Setiap guru pasti mengharapkan siswanya untuk dapat menguasai materi

pelajaran yang disampaikan agar siswa tidak mengalami kegagalan dalam proses

belajar mengajar. Keberhasilan penyampaian materi pelajaran sangat ditentukan

oleh pemilihan penggunaan model pembelajaran yang tepat. Penyajian

pembelajaran yang menarik dan melibatkan siswa akan dapat membantu

meningkatkan pemahaman siswa terhadap pelajaran yang diberikan guru.

Pembelajaran yang menarik ini dapat dicapai dengan menggunakan model

pembelajaran Kooperatif tipe Decision Making.

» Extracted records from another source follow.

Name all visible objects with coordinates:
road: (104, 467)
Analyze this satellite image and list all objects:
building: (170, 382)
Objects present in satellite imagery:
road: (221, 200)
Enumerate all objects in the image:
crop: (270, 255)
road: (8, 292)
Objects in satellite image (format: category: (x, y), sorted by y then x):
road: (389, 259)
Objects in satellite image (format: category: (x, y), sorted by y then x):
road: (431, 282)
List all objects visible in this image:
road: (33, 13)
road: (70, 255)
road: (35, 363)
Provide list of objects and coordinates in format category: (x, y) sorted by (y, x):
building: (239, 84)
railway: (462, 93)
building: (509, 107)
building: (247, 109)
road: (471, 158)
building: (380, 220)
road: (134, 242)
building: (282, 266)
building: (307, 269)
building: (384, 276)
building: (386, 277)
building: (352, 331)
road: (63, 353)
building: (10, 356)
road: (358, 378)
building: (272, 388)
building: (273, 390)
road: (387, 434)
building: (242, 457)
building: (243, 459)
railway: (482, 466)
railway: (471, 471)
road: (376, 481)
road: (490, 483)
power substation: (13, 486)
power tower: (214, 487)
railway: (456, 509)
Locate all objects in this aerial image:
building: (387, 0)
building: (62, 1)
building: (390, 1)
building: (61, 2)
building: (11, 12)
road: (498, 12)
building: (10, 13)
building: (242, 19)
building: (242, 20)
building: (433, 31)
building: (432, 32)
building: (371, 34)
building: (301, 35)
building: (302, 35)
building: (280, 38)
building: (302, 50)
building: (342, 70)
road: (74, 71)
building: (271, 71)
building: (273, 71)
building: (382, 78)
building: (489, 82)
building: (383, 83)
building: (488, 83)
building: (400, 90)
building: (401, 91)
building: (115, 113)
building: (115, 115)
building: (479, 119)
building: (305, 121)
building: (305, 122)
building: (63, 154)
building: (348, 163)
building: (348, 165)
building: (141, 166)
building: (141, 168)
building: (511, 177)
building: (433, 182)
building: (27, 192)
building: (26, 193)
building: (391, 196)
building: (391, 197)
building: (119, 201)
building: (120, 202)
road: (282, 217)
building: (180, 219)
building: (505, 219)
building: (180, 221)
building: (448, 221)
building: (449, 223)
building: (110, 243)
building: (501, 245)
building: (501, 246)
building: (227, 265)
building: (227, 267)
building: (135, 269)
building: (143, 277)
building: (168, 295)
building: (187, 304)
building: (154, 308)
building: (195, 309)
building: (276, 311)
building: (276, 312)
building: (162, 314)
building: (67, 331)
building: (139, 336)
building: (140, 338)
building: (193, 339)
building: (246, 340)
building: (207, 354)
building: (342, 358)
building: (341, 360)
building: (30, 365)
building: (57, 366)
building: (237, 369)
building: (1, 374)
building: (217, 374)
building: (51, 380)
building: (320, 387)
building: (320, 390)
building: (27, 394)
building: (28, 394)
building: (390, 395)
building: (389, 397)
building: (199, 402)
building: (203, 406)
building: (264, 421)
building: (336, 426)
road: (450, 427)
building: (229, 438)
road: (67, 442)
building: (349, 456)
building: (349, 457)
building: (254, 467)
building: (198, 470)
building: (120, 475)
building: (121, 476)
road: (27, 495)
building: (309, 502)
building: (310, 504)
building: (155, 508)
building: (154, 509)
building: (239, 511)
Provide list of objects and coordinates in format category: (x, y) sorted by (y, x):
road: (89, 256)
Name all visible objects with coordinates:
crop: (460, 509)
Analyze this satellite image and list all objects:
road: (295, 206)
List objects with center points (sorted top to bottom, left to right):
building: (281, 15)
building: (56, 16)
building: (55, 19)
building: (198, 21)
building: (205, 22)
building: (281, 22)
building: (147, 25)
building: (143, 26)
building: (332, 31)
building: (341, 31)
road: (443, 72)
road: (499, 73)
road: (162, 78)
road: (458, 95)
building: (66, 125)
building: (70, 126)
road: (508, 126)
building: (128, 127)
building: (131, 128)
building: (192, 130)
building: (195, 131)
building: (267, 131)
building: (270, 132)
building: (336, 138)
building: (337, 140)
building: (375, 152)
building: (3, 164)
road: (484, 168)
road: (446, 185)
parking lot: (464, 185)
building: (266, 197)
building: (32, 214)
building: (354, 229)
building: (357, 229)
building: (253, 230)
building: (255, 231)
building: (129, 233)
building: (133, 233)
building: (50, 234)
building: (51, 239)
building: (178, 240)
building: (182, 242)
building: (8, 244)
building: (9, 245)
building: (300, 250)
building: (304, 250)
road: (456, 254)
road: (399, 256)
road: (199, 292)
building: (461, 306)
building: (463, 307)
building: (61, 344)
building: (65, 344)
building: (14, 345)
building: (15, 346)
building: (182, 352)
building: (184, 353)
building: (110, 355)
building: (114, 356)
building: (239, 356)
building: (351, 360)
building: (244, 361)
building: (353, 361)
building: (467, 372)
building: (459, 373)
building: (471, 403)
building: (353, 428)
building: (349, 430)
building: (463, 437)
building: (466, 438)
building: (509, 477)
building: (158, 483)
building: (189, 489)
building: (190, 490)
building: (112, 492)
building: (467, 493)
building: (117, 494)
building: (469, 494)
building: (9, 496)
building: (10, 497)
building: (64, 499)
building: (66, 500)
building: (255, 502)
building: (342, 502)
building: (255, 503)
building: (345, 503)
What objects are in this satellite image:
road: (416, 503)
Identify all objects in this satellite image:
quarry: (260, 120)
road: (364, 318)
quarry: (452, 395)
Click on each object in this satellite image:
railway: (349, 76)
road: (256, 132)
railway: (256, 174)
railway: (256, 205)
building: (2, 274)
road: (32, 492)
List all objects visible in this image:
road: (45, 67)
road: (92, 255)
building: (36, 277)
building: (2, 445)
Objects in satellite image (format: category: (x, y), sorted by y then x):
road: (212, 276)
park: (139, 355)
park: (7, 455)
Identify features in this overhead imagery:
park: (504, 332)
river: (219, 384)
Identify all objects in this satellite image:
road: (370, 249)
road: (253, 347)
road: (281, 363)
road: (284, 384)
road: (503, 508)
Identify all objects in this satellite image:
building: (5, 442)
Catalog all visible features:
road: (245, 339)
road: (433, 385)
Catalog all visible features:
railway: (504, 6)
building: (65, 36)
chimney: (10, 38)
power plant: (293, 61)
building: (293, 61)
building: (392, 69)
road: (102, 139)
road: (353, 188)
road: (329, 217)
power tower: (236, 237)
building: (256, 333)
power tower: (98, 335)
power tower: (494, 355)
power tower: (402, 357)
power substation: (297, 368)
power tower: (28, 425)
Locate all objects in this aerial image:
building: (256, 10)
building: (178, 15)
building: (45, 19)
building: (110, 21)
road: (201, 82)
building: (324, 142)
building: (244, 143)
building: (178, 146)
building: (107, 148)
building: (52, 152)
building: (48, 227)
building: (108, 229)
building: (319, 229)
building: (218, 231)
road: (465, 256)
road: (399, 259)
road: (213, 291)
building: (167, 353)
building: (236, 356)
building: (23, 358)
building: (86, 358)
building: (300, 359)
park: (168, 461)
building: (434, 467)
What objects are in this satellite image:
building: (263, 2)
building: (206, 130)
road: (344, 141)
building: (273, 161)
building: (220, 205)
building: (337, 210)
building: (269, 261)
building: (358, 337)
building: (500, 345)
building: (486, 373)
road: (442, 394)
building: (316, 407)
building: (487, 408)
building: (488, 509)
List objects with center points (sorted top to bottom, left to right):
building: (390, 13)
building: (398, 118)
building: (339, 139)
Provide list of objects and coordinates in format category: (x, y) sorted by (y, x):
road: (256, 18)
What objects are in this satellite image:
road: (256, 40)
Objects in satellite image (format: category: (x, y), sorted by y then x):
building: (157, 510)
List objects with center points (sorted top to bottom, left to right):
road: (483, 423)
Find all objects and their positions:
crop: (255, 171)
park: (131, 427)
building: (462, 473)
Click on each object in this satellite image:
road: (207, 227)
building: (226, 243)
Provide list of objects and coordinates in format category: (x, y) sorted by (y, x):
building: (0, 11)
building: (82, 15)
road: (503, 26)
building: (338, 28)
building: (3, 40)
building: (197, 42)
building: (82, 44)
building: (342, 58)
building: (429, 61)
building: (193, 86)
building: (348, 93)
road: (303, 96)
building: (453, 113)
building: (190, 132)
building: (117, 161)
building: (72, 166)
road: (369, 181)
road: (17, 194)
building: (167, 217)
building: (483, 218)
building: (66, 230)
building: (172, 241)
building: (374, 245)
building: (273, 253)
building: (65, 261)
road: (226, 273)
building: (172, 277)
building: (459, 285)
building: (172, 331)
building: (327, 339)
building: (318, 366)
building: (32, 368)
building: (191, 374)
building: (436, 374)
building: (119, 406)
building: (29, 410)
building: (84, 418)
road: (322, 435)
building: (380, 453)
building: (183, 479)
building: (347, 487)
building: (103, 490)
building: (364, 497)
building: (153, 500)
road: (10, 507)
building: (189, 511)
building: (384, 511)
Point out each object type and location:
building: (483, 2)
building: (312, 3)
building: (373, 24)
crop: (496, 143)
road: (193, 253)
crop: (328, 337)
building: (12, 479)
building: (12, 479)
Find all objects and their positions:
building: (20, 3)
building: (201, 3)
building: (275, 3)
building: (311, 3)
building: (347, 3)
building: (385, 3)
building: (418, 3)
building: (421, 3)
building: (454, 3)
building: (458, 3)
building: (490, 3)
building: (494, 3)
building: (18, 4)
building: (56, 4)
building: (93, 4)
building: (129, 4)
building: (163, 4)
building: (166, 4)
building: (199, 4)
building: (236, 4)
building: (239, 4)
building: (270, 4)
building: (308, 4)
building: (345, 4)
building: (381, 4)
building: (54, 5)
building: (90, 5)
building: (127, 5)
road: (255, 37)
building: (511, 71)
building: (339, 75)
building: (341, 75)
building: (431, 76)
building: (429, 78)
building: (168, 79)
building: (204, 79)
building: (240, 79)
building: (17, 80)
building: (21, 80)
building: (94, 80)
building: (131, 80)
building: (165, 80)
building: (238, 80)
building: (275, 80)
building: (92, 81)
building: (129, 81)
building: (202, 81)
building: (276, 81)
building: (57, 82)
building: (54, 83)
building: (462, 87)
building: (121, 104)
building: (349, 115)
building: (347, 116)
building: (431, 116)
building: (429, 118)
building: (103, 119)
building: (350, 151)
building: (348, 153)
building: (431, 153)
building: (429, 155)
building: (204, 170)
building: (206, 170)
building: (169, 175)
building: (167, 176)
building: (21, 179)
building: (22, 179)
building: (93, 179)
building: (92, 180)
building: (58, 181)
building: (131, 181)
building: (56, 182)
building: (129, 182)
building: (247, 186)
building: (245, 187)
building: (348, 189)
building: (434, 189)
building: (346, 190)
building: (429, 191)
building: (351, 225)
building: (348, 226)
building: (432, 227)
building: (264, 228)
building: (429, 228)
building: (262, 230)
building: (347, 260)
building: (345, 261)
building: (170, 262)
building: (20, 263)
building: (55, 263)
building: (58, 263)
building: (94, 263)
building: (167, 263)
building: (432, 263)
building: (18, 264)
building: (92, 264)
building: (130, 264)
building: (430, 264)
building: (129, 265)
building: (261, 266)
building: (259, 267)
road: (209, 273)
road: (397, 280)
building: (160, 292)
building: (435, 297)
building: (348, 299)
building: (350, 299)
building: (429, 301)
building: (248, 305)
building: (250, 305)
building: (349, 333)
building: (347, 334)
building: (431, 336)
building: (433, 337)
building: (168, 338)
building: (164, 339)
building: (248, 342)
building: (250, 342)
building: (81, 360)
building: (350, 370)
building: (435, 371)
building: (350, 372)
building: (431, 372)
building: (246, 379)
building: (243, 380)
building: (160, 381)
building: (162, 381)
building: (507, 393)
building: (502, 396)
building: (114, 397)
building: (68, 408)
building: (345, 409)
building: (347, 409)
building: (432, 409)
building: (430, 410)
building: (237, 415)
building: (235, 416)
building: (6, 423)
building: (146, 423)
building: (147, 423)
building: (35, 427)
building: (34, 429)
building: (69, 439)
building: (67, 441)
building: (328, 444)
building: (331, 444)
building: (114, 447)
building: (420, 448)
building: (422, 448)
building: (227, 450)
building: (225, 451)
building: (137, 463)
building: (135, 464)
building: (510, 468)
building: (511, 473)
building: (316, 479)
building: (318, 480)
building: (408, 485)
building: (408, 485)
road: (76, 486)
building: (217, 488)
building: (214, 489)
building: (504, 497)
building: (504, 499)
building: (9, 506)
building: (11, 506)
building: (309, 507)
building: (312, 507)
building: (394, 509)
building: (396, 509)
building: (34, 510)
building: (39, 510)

Model pembelajaran kooperatif tipe decision making merupakan model

pembelajran yang dirancang dengan baik untuk turut melibatkan siswa aktif di

dalam kelas sehingga dapat memecahkan masalah dengan berpikir secara kritis

dan kreatif. Hal ini akan meningkatkan kemampuan berpikir kritis siswa sehingga

pola pikir siswa akan semakin berkembang. Model pembelajaran kooperatif tipe

decision making mengajak siswa beripikir kritis dan berpikir secara selektif dalam

memecahkan masalah.

Model pembelajaran Kooperatif tipe Decision Making menekankan siswa

untuk terlibat secara aktif melalui berpikir tentang alternatif yang tersedia,

menimbang fakta dan bukti yang ada dalam kehidupan nyata, serta mampu
mengambil keputusan agar masalah dapat dipecahkan, sehingga siswa menjadi

lebih aktif dan kreatif dalam pembelajaran dan pemahaman akan mata pelajaran

produk kreatif dan kewirausahaan serta keinginan siswa untuk belajar semakin

kuat dan lebih tertarik. Maka, secara tidak langsung kemampuan berpikir kritis

dan hasil belajar siswa akan meningkat.

Variabel dalam penelitian ini adalah satu variabel bebas dan dua variabel

terikat. Dimana variabel bebasnya adalah model pembelajaran Kooperatif Tipe

Decision Making, sedangkan variabel terikatnya adalah kemampuan berpikir kritis

dan hasil belajar siswa. Hubungan antara variabel tersebut digambarkan dalam

diagram di bawah ini.

Diagram 2.1
Diagram Kerangka Berpikir

Kemampuan Berpikir
Kritis
(Y1)
Model Pembelajaran
Kooperatif tipe
Decision Making
(X)
Hasil Belajar
(Y2)
2.4 Hipotesis

Berdasarkan kerangka teori dan kerangka berpikir di atas, maka hipotesis

penelitian ini adalah “Adanya pengaruh yang positif dan signifikan terhadap

meningkatnya kemampuan berpikir kritis dan hasil belajar siswa kelas XI OTKP

di SMK PAB 2 Helvetia pada mata pelajaran produk kreatif dan kewirausahaan

dengan menggunakan model pembelajaran kooperatif tipe Decision Making”.